While Google has yet to reveal the exact formula it uses to rank websites (and it probably won’t), it recently revealed a new factor or “signal” used in its ranking algorithm. According to a blog post published by the Mountain View company, websites that use Secure Socket Layer (SSL) 2048-bit key certificate encryption will receive a slight boost to their ranking.
Does this mean you’ll automatically jump into the first or second spot for your target keyword by adding SSL encryption to your website? Probably not, but it’s still one more signal that Google uses to determine where and how a website should rank.

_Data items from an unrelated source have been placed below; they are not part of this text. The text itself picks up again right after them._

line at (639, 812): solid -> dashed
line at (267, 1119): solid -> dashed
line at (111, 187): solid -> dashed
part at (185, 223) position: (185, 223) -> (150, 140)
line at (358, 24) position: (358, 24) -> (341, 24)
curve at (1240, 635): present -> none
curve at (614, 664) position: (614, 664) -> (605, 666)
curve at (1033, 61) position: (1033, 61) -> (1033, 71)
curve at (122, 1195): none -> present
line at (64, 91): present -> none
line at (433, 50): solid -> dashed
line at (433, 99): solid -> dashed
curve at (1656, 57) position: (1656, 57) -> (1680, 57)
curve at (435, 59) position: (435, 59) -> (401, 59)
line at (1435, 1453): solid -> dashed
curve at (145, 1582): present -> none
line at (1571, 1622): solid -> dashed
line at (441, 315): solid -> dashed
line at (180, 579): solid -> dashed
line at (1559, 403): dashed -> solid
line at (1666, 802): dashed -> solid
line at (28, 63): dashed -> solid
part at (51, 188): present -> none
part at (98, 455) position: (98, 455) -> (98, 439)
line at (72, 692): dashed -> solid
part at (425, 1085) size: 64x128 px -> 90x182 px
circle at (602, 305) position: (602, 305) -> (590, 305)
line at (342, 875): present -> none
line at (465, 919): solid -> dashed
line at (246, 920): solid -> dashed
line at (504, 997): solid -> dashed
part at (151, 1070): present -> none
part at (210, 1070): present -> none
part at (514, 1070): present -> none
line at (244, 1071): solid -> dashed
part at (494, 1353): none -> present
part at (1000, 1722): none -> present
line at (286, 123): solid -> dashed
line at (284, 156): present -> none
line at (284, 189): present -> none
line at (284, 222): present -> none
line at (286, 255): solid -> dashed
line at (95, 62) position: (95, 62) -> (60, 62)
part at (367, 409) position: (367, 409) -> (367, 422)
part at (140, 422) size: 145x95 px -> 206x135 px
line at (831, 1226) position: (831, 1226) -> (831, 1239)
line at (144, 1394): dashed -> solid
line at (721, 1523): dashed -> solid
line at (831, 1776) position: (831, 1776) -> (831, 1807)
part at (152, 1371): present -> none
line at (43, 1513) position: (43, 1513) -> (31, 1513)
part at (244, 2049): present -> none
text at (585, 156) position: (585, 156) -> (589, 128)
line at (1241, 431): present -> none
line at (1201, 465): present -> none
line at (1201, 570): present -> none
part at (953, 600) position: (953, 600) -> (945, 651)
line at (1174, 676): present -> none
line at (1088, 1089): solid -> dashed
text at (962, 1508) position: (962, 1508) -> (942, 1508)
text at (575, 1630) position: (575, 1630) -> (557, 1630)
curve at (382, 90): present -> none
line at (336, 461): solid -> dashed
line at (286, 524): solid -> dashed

Google notes that SSL encryption holds less weight than other signals, such as high-quality content, and that based on internal testing, it should impact less than 1% of global search queries.
Some SEO experts have previously theorized about Google using SSL encryption as a ranking factor, but this is the first time we official confirmation about its use.
Now for the million dollar question: why is Google adding SSL encryption as a ranking signal? This certainly isn’t a shocking move to industry analysts who’ve followed Google over the past decade. The search engine giant has gradually rolled out encryption throughout all of its services, including Search, Gmail, and Drive, and has adamantly expressed the need for greater all-around security over the Internet.
Last year, it announced that all searches made through google.com would be encrypted using SSL technology. This created some commotion among webmasters and Internet marketers, as encrypted searches do not pass keyword referral data. The good news is that webmasters can still view keyword data using authorized third-party tools, as well harvesting keyword data through Google Adwords.
Of course, another possible reason why Google is now using encryption as a ranking factor is because it improves the quality of its search results. While there are always exceptions to this rule, most low-quality/spam sites do not use SSL encryption; therefore, giving encrypted sites a ranking boost should improve the quality of user searches.
“Security is a top priority for Google. We invest a lot in making sure that our services use industry-leading security, like strong HTTPS encryption by default. That means that people using Search, Gmail and Google Drive, for example, automatically have a secure connection to Google.”
“Beyond our own stuff, we’re also working to make the Internet safer more broadly. A big part of that is making sure that websites people access from Google are secure. For instance, we have created resources to help webmasters prevent and fix security breaches on their sites,” wrote Google on its Webmaster Central blog.
What The Heck Is SSL Encryption?
Secure Socket Layer (SSL) is an encryption protocol used to create a secure environment between a host and client. It’s identified by the https prefixed in your web browser. By adding SSL encryption, there’s a significantly lower risk of nefarious individuals or hackers prying into a website’s data.
Here’s a brief explanation of how SSL encryption works:
- A person attempts to visit a secure website (identified by the https prefix in the web browser).
- The website’s server sends a public key in a certificate to the person’s web browser.
- The web browser checks the server’s certificate to ensure it was issued by an trusted party, and that the certificate is in fact still valid.
- Using the public key, the web browser encrypts a random key and sends it back to the server along with the encrypted URL.
- The website’s server sends the html document (AKA the website) and encrypted data back to the web browser.
- The web browser is then able to decrypt the encrypted data using the key, at which point the visitor can access and read the website.
That may sound like a lot work, but the SSL “handshake” between the client and host happens in the blink of an eye.
Do I Need SSL Encryption on My Website?
If you run an e-commerce website or any other site that processes customer payments, then yes, you should install and set up SSL encryption. Protecting your customers’ data is your responsibility, and SSL encryption will help significantly. On the other hand, if you use PayPal or some other off-site third-party payment processor, then you don’t necessarily need encryption.
With Google now using SSL encryption as a ranking factor, though, adding it to your site can’t hurt. The only potential disadvantage is the increased cost.
Is SSL Foil-Proof?
Unfortunately, there’s no security software or technology that’s completely foil-proof. Any software or service that suggests otherwise is lying.
Earlier this year, one of the largest and most detrimental vulnerabilities was discovered in the open-source encryption cryptography library OpenSSL. Affecting upwards of 17% of all secure web servers (500,000+), the aptly named Heartbleed bug created fake pulses, or beats, to trick encrypted servers into giving it memory access. While the vulnerability has since been fixed in a OpenSSL update, it shows that there’s no such thing as foil-proof security technology.